Stored data entries:
# # # # #
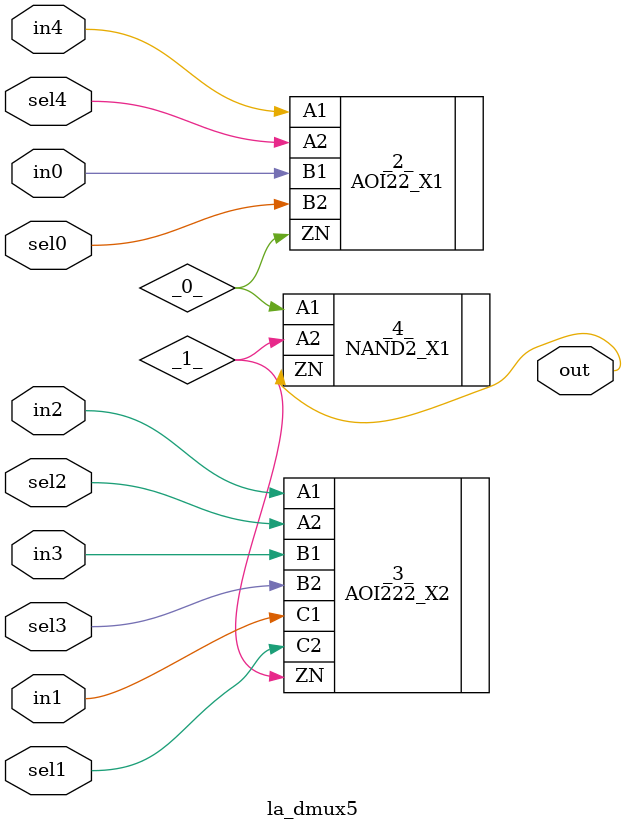
<source format=v>

/* Generated by Yosys 0.37 (git sha1 a5c7f69ed, clang 14.0.0-1ubuntu1.1 -fPIC -Os) */

module la_dmux5(sel4, sel3, sel2, sel1, sel0, in4, in3, in2, in1, in0, out);
  wire _0_;
  wire _1_;
  input in0;
  wire in0;
  input in1;
  wire in1;
  input in2;
  wire in2;
  input in3;
  wire in3;
  input in4;
  wire in4;
  output out;
  wire out;
  input sel0;
  wire sel0;
  input sel1;
  wire sel1;
  input sel2;
  wire sel2;
  input sel3;
  wire sel3;
  input sel4;
  wire sel4;
  AOI22_X1 _2_ (
    .A1(in4),
    .A2(sel4),
    .B1(in0),
    .B2(sel0),
    .ZN(_0_)
  );
  AOI222_X2 _3_ (
    .A1(in2),
    .A2(sel2),
    .B1(in3),
    .B2(sel3),
    .C1(in1),
    .C2(sel1),
    .ZN(_1_)
  );
  NAND2_X1 _4_ (
    .A1(_0_),
    .A2(_1_),
    .ZN(out)
  );
endmodule

</source>
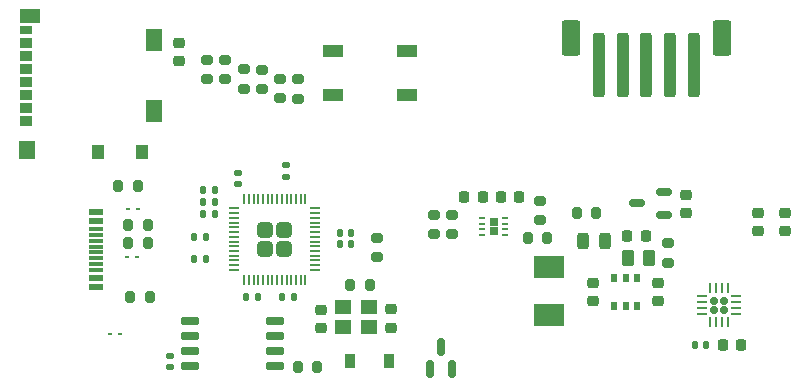
<source format=gtp>
G04 #@! TF.GenerationSoftware,KiCad,Pcbnew,6.0.11-2627ca5db0~126~ubuntu22.04.1*
G04 #@! TF.CreationDate,2024-05-05T15:56:36-04:00*
G04 #@! TF.ProjectId,board,626f6172-642e-46b6-9963-61645f706362,rev?*
G04 #@! TF.SameCoordinates,Original*
G04 #@! TF.FileFunction,Paste,Top*
G04 #@! TF.FilePolarity,Positive*
%FSLAX46Y46*%
G04 Gerber Fmt 4.6, Leading zero omitted, Abs format (unit mm)*
G04 Created by KiCad (PCBNEW 6.0.11-2627ca5db0~126~ubuntu22.04.1) date 2024-05-05 15:56:36*
%MOMM*%
%LPD*%
G01*
G04 APERTURE LIST*
G04 Aperture macros list*
%AMRoundRect*
0 Rectangle with rounded corners*
0 $1 Rounding radius*
0 $2 $3 $4 $5 $6 $7 $8 $9 X,Y pos of 4 corners*
0 Add a 4 corners polygon primitive as box body*
4,1,4,$2,$3,$4,$5,$6,$7,$8,$9,$2,$3,0*
0 Add four circle primitives for the rounded corners*
1,1,$1+$1,$2,$3*
1,1,$1+$1,$4,$5*
1,1,$1+$1,$6,$7*
1,1,$1+$1,$8,$9*
0 Add four rect primitives between the rounded corners*
20,1,$1+$1,$2,$3,$4,$5,0*
20,1,$1+$1,$4,$5,$6,$7,0*
20,1,$1+$1,$6,$7,$8,$9,0*
20,1,$1+$1,$8,$9,$2,$3,0*%
G04 Aperture macros list end*
%ADD10R,0.900000X1.200000*%
%ADD11RoundRect,0.225000X0.250000X-0.225000X0.250000X0.225000X-0.250000X0.225000X-0.250000X-0.225000X0*%
%ADD12RoundRect,0.200000X0.275000X-0.200000X0.275000X0.200000X-0.275000X0.200000X-0.275000X-0.200000X0*%
%ADD13RoundRect,0.140000X0.140000X0.170000X-0.140000X0.170000X-0.140000X-0.170000X0.140000X-0.170000X0*%
%ADD14RoundRect,0.200000X-0.275000X0.200000X-0.275000X-0.200000X0.275000X-0.200000X0.275000X0.200000X0*%
%ADD15RoundRect,0.150000X0.512500X0.150000X-0.512500X0.150000X-0.512500X-0.150000X0.512500X-0.150000X0*%
%ADD16RoundRect,0.225000X-0.250000X0.225000X-0.250000X-0.225000X0.250000X-0.225000X0.250000X0.225000X0*%
%ADD17R,0.360000X0.250000*%
%ADD18R,0.510000X0.700000*%
%ADD19RoundRect,0.140000X-0.140000X-0.170000X0.140000X-0.170000X0.140000X0.170000X-0.140000X0.170000X0*%
%ADD20RoundRect,0.200000X0.200000X0.275000X-0.200000X0.275000X-0.200000X-0.275000X0.200000X-0.275000X0*%
%ADD21RoundRect,0.225000X-0.225000X-0.250000X0.225000X-0.250000X0.225000X0.250000X-0.225000X0.250000X0*%
%ADD22RoundRect,0.200000X-0.200000X-0.275000X0.200000X-0.275000X0.200000X0.275000X-0.200000X0.275000X0*%
%ADD23RoundRect,0.249999X0.395001X-0.395001X0.395001X0.395001X-0.395001X0.395001X-0.395001X-0.395001X0*%
%ADD24RoundRect,0.050000X0.050000X-0.387500X0.050000X0.387500X-0.050000X0.387500X-0.050000X-0.387500X0*%
%ADD25RoundRect,0.050000X0.387500X-0.050000X0.387500X0.050000X-0.387500X0.050000X-0.387500X-0.050000X0*%
%ADD26R,1.100000X0.850000*%
%ADD27R,1.100000X0.750000*%
%ADD28R,1.000000X1.200000*%
%ADD29R,1.350000X1.900000*%
%ADD30R,1.800000X1.170000*%
%ADD31R,1.350000X1.550000*%
%ADD32RoundRect,0.160000X-0.160000X-0.160000X0.160000X-0.160000X0.160000X0.160000X-0.160000X0.160000X0*%
%ADD33RoundRect,0.062500X-0.375000X-0.062500X0.375000X-0.062500X0.375000X0.062500X-0.375000X0.062500X0*%
%ADD34RoundRect,0.062500X-0.062500X-0.375000X0.062500X-0.375000X0.062500X0.375000X-0.062500X0.375000X0*%
%ADD35RoundRect,0.243750X-0.243750X-0.456250X0.243750X-0.456250X0.243750X0.456250X-0.243750X0.456250X0*%
%ADD36RoundRect,0.140000X0.170000X-0.140000X0.170000X0.140000X-0.170000X0.140000X-0.170000X-0.140000X0*%
%ADD37R,1.240000X0.600000*%
%ADD38R,1.240000X0.300000*%
%ADD39R,0.750000X0.650000*%
%ADD40R,0.500000X0.250000*%
%ADD41RoundRect,0.225000X0.225000X0.250000X-0.225000X0.250000X-0.225000X-0.250000X0.225000X-0.250000X0*%
%ADD42R,2.500000X1.900000*%
%ADD43RoundRect,0.150000X0.650000X0.150000X-0.650000X0.150000X-0.650000X-0.150000X0.650000X-0.150000X0*%
%ADD44R,1.800000X1.100000*%
%ADD45RoundRect,0.250000X-0.250000X-2.500000X0.250000X-2.500000X0.250000X2.500000X-0.250000X2.500000X0*%
%ADD46RoundRect,0.250000X-0.550000X-1.250000X0.550000X-1.250000X0.550000X1.250000X-0.550000X1.250000X0*%
%ADD47RoundRect,0.250000X-0.262500X-0.450000X0.262500X-0.450000X0.262500X0.450000X-0.262500X0.450000X0*%
%ADD48R,1.400000X1.200000*%
%ADD49RoundRect,0.150000X0.150000X-0.587500X0.150000X0.587500X-0.150000X0.587500X-0.150000X-0.587500X0*%
G04 APERTURE END LIST*
D10*
X129795000Y-88720000D03*
X126495000Y-88720000D03*
D11*
X111975000Y-63365000D03*
X111975000Y-61815000D03*
D12*
X135125000Y-78015000D03*
X135125000Y-76365000D03*
D13*
X121695000Y-83350000D03*
X120735000Y-83350000D03*
D14*
X128795000Y-78305000D03*
X128795000Y-79955000D03*
D15*
X153042500Y-76370000D03*
X153042500Y-74470000D03*
X150767500Y-75420000D03*
D16*
X147055000Y-82125000D03*
X147055000Y-83675000D03*
D13*
X115005000Y-74270000D03*
X114045000Y-74270000D03*
X156630000Y-87400000D03*
X155670000Y-87400000D03*
D17*
X107597500Y-79975000D03*
X108437500Y-79975000D03*
D13*
X115015000Y-76320000D03*
X114055000Y-76320000D03*
D18*
X148865000Y-84060000D03*
X149815000Y-84060000D03*
X150765000Y-84060000D03*
X150765000Y-81740000D03*
X149815000Y-81740000D03*
X148865000Y-81740000D03*
D19*
X125605000Y-77880000D03*
X126565000Y-77880000D03*
D20*
X123700000Y-89230000D03*
X122050000Y-89230000D03*
D11*
X163295000Y-77735000D03*
X163295000Y-76185000D03*
D14*
X114375000Y-63245000D03*
X114375000Y-64895000D03*
D13*
X114255000Y-78290000D03*
X113295000Y-78290000D03*
D20*
X128130000Y-82350000D03*
X126480000Y-82350000D03*
D21*
X149960000Y-78200000D03*
X151510000Y-78200000D03*
D22*
X107700000Y-78725000D03*
X109350000Y-78725000D03*
D14*
X115875000Y-63265000D03*
X115875000Y-64915000D03*
D12*
X142560000Y-76835000D03*
X142560000Y-75185000D03*
D16*
X129965000Y-84375000D03*
X129965000Y-85925000D03*
D17*
X107645000Y-75890000D03*
X108485000Y-75890000D03*
D19*
X125595000Y-78890000D03*
X126555000Y-78890000D03*
D14*
X120575000Y-64875000D03*
X120575000Y-66525000D03*
D16*
X154945000Y-74685000D03*
X154945000Y-76235000D03*
D23*
X120905000Y-79240000D03*
X119305000Y-77640000D03*
X120905000Y-77640000D03*
X119305000Y-79240000D03*
D24*
X117505000Y-81877500D03*
X117905000Y-81877500D03*
X118305000Y-81877500D03*
X118705000Y-81877500D03*
X119105000Y-81877500D03*
X119505000Y-81877500D03*
X119905000Y-81877500D03*
X120305000Y-81877500D03*
X120705000Y-81877500D03*
X121105000Y-81877500D03*
X121505000Y-81877500D03*
X121905000Y-81877500D03*
X122305000Y-81877500D03*
X122705000Y-81877500D03*
D25*
X123542500Y-81040000D03*
X123542500Y-80640000D03*
X123542500Y-80240000D03*
X123542500Y-79840000D03*
X123542500Y-79440000D03*
X123542500Y-79040000D03*
X123542500Y-78640000D03*
X123542500Y-78240000D03*
X123542500Y-77840000D03*
X123542500Y-77440000D03*
X123542500Y-77040000D03*
X123542500Y-76640000D03*
X123542500Y-76240000D03*
X123542500Y-75840000D03*
D24*
X122705000Y-75002500D03*
X122305000Y-75002500D03*
X121905000Y-75002500D03*
X121505000Y-75002500D03*
X121105000Y-75002500D03*
X120705000Y-75002500D03*
X120305000Y-75002500D03*
X119905000Y-75002500D03*
X119505000Y-75002500D03*
X119105000Y-75002500D03*
X118705000Y-75002500D03*
X118305000Y-75002500D03*
X117905000Y-75002500D03*
X117505000Y-75002500D03*
D25*
X116667500Y-75840000D03*
X116667500Y-76240000D03*
X116667500Y-76640000D03*
X116667500Y-77040000D03*
X116667500Y-77440000D03*
X116667500Y-77840000D03*
X116667500Y-78240000D03*
X116667500Y-78640000D03*
X116667500Y-79040000D03*
X116667500Y-79440000D03*
X116667500Y-79840000D03*
X116667500Y-80240000D03*
X116667500Y-80640000D03*
X116667500Y-81040000D03*
D26*
X99025000Y-68415000D03*
X99025000Y-67315000D03*
X99025000Y-66215000D03*
X99025000Y-65115000D03*
X99025000Y-64015000D03*
X99025000Y-62915000D03*
X99025000Y-61815000D03*
D27*
X99025000Y-60765000D03*
D28*
X105175000Y-71050000D03*
X108875000Y-71050000D03*
D29*
X109850000Y-67550000D03*
D30*
X99375000Y-59555000D03*
D29*
X109850000Y-61580000D03*
D31*
X99150000Y-70875000D03*
D12*
X118985000Y-65735000D03*
X118985000Y-64085000D03*
X133565000Y-78015000D03*
X133565000Y-76365000D03*
D32*
X158135000Y-84440000D03*
X158135000Y-83640000D03*
X157335000Y-84440000D03*
X157335000Y-83640000D03*
D33*
X156297500Y-83290000D03*
X156297500Y-83790000D03*
X156297500Y-84290000D03*
X156297500Y-84790000D03*
D34*
X156985000Y-85477500D03*
X157485000Y-85477500D03*
X157985000Y-85477500D03*
X158485000Y-85477500D03*
D33*
X159172500Y-84790000D03*
X159172500Y-84290000D03*
X159172500Y-83790000D03*
X159172500Y-83290000D03*
D34*
X158485000Y-82602500D03*
X157985000Y-82602500D03*
X157485000Y-82602500D03*
X156985000Y-82602500D03*
D35*
X146197500Y-78560000D03*
X148072500Y-78560000D03*
D22*
X145680000Y-76240000D03*
X147330000Y-76240000D03*
D12*
X153375000Y-80455000D03*
X153375000Y-78805000D03*
D19*
X117685000Y-83360000D03*
X118645000Y-83360000D03*
D36*
X121085000Y-73140000D03*
X121085000Y-72180000D03*
D37*
X104940000Y-76120000D03*
X104940000Y-76920000D03*
D38*
X104940000Y-78070000D03*
X104940000Y-79070000D03*
X104940000Y-79570000D03*
X104940000Y-80570000D03*
D37*
X104940000Y-81720000D03*
X104940000Y-82520000D03*
X104940000Y-82520000D03*
X104940000Y-81720000D03*
D38*
X104940000Y-81070000D03*
X104940000Y-80070000D03*
X104940000Y-78570000D03*
X104940000Y-77570000D03*
D37*
X104940000Y-76920000D03*
X104940000Y-76120000D03*
D20*
X109500000Y-83330000D03*
X107850000Y-83330000D03*
D13*
X114255000Y-80090000D03*
X113295000Y-80090000D03*
D22*
X141540000Y-78360000D03*
X143190000Y-78360000D03*
D36*
X116975000Y-73770000D03*
X116975000Y-72810000D03*
X111195000Y-89280000D03*
X111195000Y-88320000D03*
D22*
X107700000Y-77200000D03*
X109350000Y-77200000D03*
D39*
X138630000Y-76970000D03*
X138630000Y-77770000D03*
D40*
X137680000Y-76620000D03*
X137680000Y-77120000D03*
X137680000Y-77620000D03*
X137680000Y-78120000D03*
X139580000Y-78120000D03*
X139580000Y-77620000D03*
X139580000Y-77120000D03*
X139580000Y-76620000D03*
D14*
X117475000Y-64065000D03*
X117475000Y-65715000D03*
D16*
X152565000Y-82135000D03*
X152565000Y-83685000D03*
D41*
X140815000Y-74890000D03*
X139265000Y-74890000D03*
D13*
X115005000Y-75280000D03*
X114045000Y-75280000D03*
D42*
X143285000Y-80780000D03*
X143285000Y-84880000D03*
D43*
X120165000Y-89215000D03*
X120165000Y-87945000D03*
X120165000Y-86675000D03*
X120165000Y-85405000D03*
X112965000Y-85405000D03*
X112965000Y-86675000D03*
X112965000Y-87945000D03*
X112965000Y-89215000D03*
D17*
X106167500Y-86440000D03*
X107007500Y-86440000D03*
D14*
X122075000Y-64885000D03*
X122075000Y-66535000D03*
D44*
X131275000Y-62550000D03*
X125075000Y-62550000D03*
X131275000Y-66250000D03*
X125075000Y-66250000D03*
D20*
X108500000Y-73975000D03*
X106850000Y-73975000D03*
D45*
X147575000Y-63675000D03*
X149575000Y-63675000D03*
X151575000Y-63675000D03*
X153575000Y-63675000D03*
X155575000Y-63675000D03*
D46*
X145175000Y-61425000D03*
X157975000Y-61425000D03*
D16*
X123995000Y-84405000D03*
X123995000Y-85955000D03*
D47*
X149972500Y-80010000D03*
X151797500Y-80010000D03*
D21*
X158050000Y-87425000D03*
X159600000Y-87425000D03*
D16*
X161025000Y-76225000D03*
X161025000Y-77775000D03*
D48*
X125855000Y-85920000D03*
X128055000Y-85920000D03*
X128055000Y-84220000D03*
X125855000Y-84220000D03*
D49*
X133235000Y-89440000D03*
X135135000Y-89440000D03*
X134185000Y-87565000D03*
D21*
X136160000Y-74910000D03*
X137710000Y-74910000D03*
M02*

</source>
# # # # #
Repeat exactly the lines from the first line of the records above through the line containing "<source format=gtp>", both included. Leave out the pictures.

### Response
<source format=v>

/* Generated by Yosys 0.37 (git sha1 a5c7f69ed, clang 14.0.0-1ubuntu1.1 -fPIC -Os) */

module la_dmux5(sel4, sel3, sel2, sel1, sel0, in4, in3, in2, in1, in0, out);
  wire _0_;
  wire _1_;
  input in0;
  wire in0;
  input in1;
  wire in1;
  input in2;
  wire in2;
  input in3;
  wire in3;
  input in4;
  wire in4;
  output out;
  wire out;
  input sel0;
  wire sel0;
  input sel1;
  wire sel1;
  input sel2;
  wire sel2;
  input sel3;
  wire sel3;
  input sel4;
  wire sel4;
  AOI22_X1 _2_ (
    .A1(in4),
    .A2(sel4),
    .B1(in0),
    .B2(sel0),
    .ZN(_0_)
  );
  AOI222_X2 _3_ (
    .A1(in2),
    .A2(sel2),
    .B1(in3),
    .B2(sel3),
    .C1(in1),
    .C2(sel1),
    .ZN(_1_)
  );
  NAND2_X1 _4_ (
    .A1(_0_),
    .A2(_1_),
    .ZN(out)
  );
endmodule

</source>
<source format=gtp>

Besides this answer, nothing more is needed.